▸ Tantangan 1:
Tulis ulang bagian kutipan berita tentang pegawai penerbitan, mulai dari kata-kata yang memuat "Jakarta, (ANTARA News)" hingga "di Jakarta, Senin.". Ganti "dirumahkan" dengan "diberhentikan".
▸ Tantangan 2:
Masukkan setiap baris dari seluruh catatan nama taksonomi ke dalam tabel Markdown berkolom "No" untuk nomor urut dan "Baris" untuk isi barisnya, tanpa baris kosong. Gambar tidak perlu dicantumkan dalam jawaban.

──────── Kutipan Teks

Jakarta, (ANTARA News) - Sebanyak 18.000 pegawai industri penerbitan dan percetakan buku pelajaran terancam dirumahkan setelah pemerintah memberlakukan Buku Sekolah Elektronik (BSE).
"Sejak Permendiknas Nomor 2 Tahun 2008 diberlakukan bulan Agustus lalu sudah ada pegawai penerbitan yang dirumahkan. Kalau sampai Desember sistem ini tetap dipergunakan, sekitar 60 persen pegawai penerbitan dirumahkan," kata Ketua Umum Ikatan Penerbitan Indonesia (Ikapi), Setia Dharma Madjid, di Jakarta, Senin.
Dia mengatakan dari 900 anggota Ikapi terdapat 250 penerbit buku pelajaran dan 650 penerbit buku umum. Dari 250 penerbit buku pelajaran tersebut mampu menyerap 30.000 pegawai.

────────────────
──────── Data Tersedia

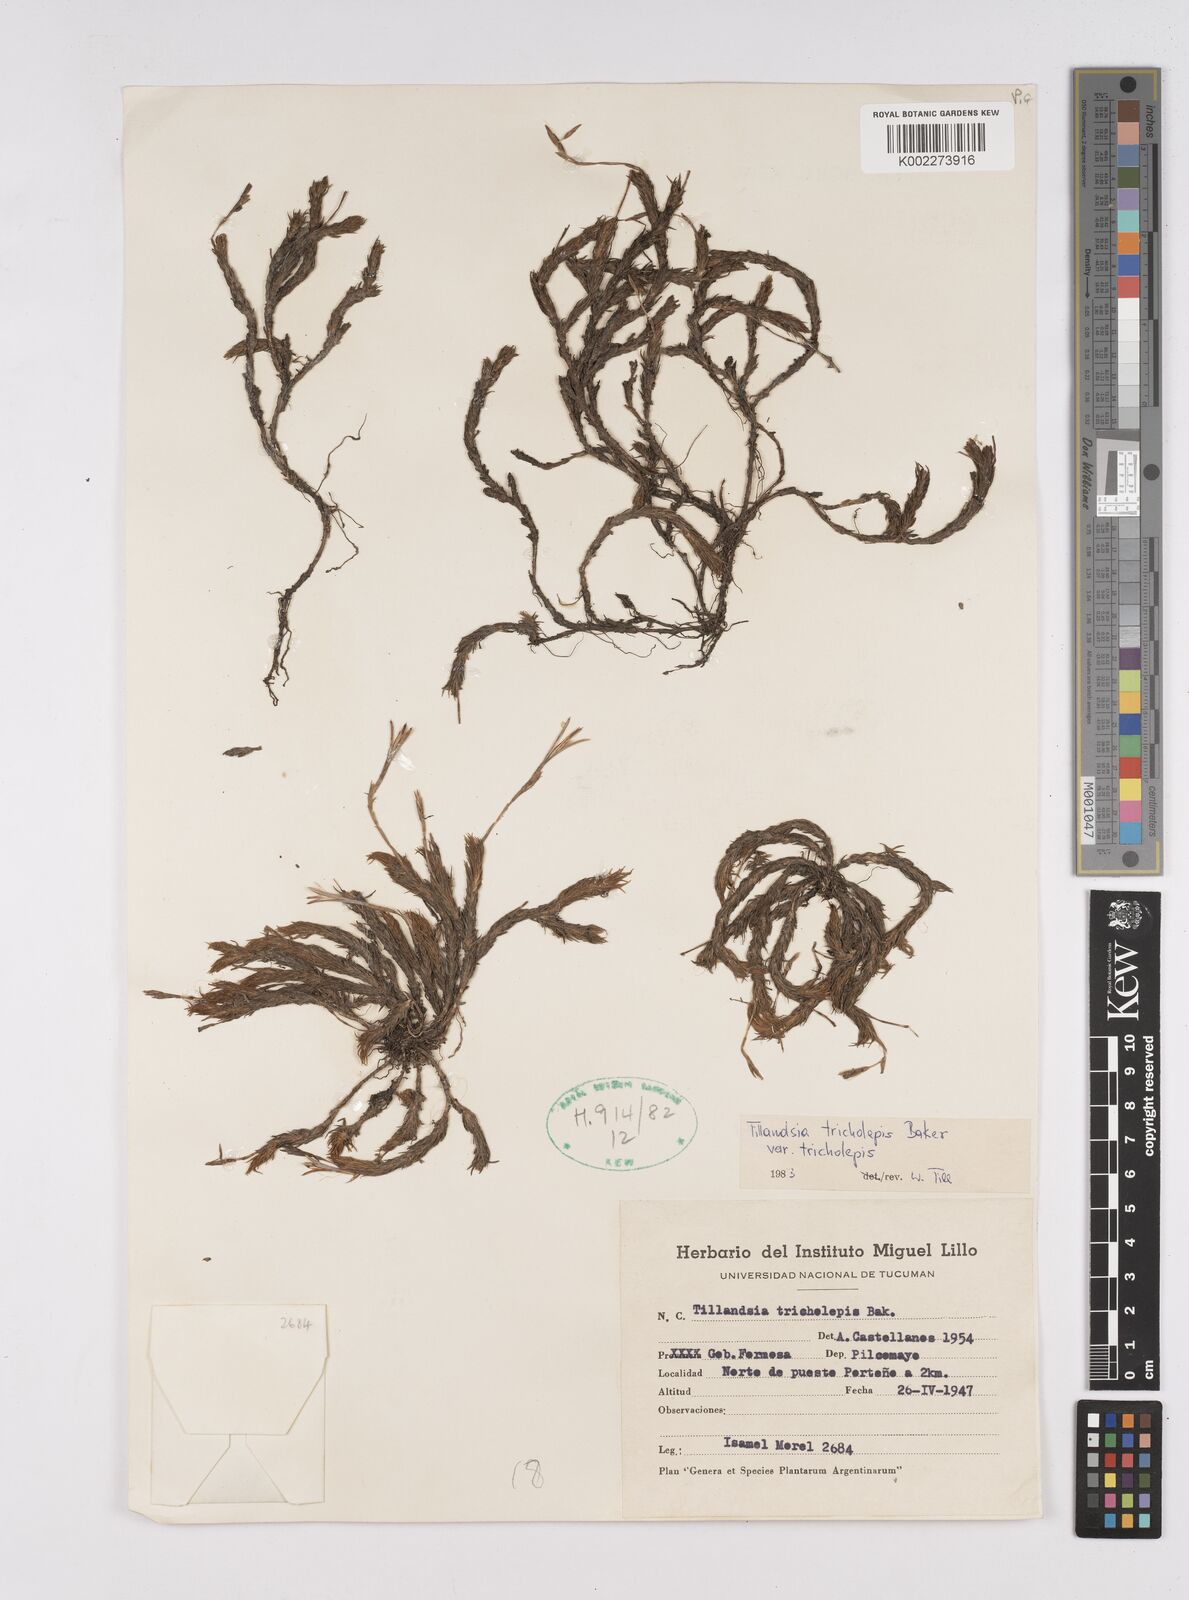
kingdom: Plantae
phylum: Tracheophyta
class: Liliopsida
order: Poales
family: Bromeliaceae
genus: Tillandsia
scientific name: Tillandsia tricholepis
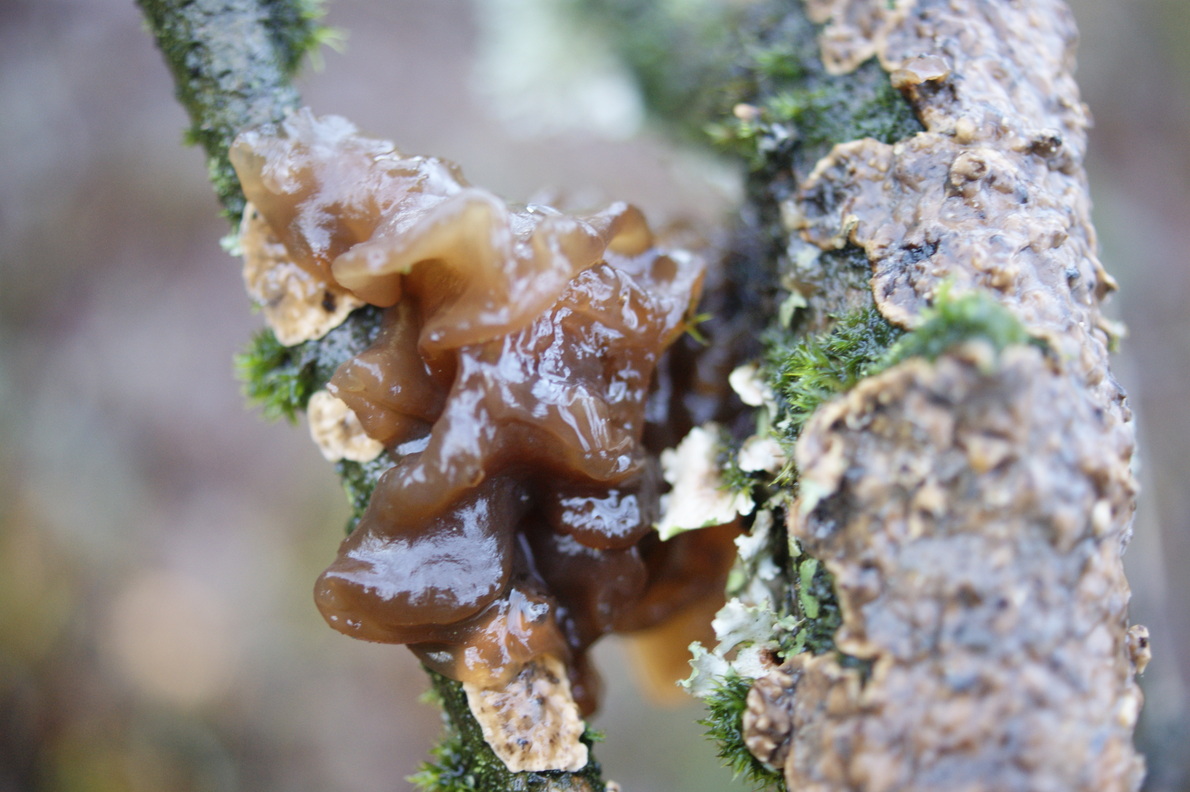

────────────────

▸ Jawaban 1:
Jakarta, (ANTARA News) - Sebanyak 18.000 pegawai industri penerbitan dan percetakan buku pelajaran terancam diberhentikan setelah pemerintah memberlakukan Buku Sekolah Elektronik (BSE).
"Sejak Permendiknas Nomor 2 Tahun 2008 diberlakukan bulan Agustus lalu sudah ada pegawai penerbitan yang diberhentikan. Kalau sampai Desember sistem ini tetap dipergunakan, sekitar 60 persen pegawai penerbitan diberhentikan," kata Ketua Umum Ikatan Penerbitan Indonesia (Ikapi), Setia Dharma Madjid, di Jakarta, Senin.

▸ Jawaban 2:
| No | Baris |
|---|---|
| 1 | kingdom: Plantae |
| 2 | phylum: Tracheophyta |
| 3 | class: Liliopsida |
| 4 | order: Poales |
| 5 | family: Bromeliaceae |
| 6 | genus: Tillandsia |
| 7 | scientific name: Tillandsia tricholepis |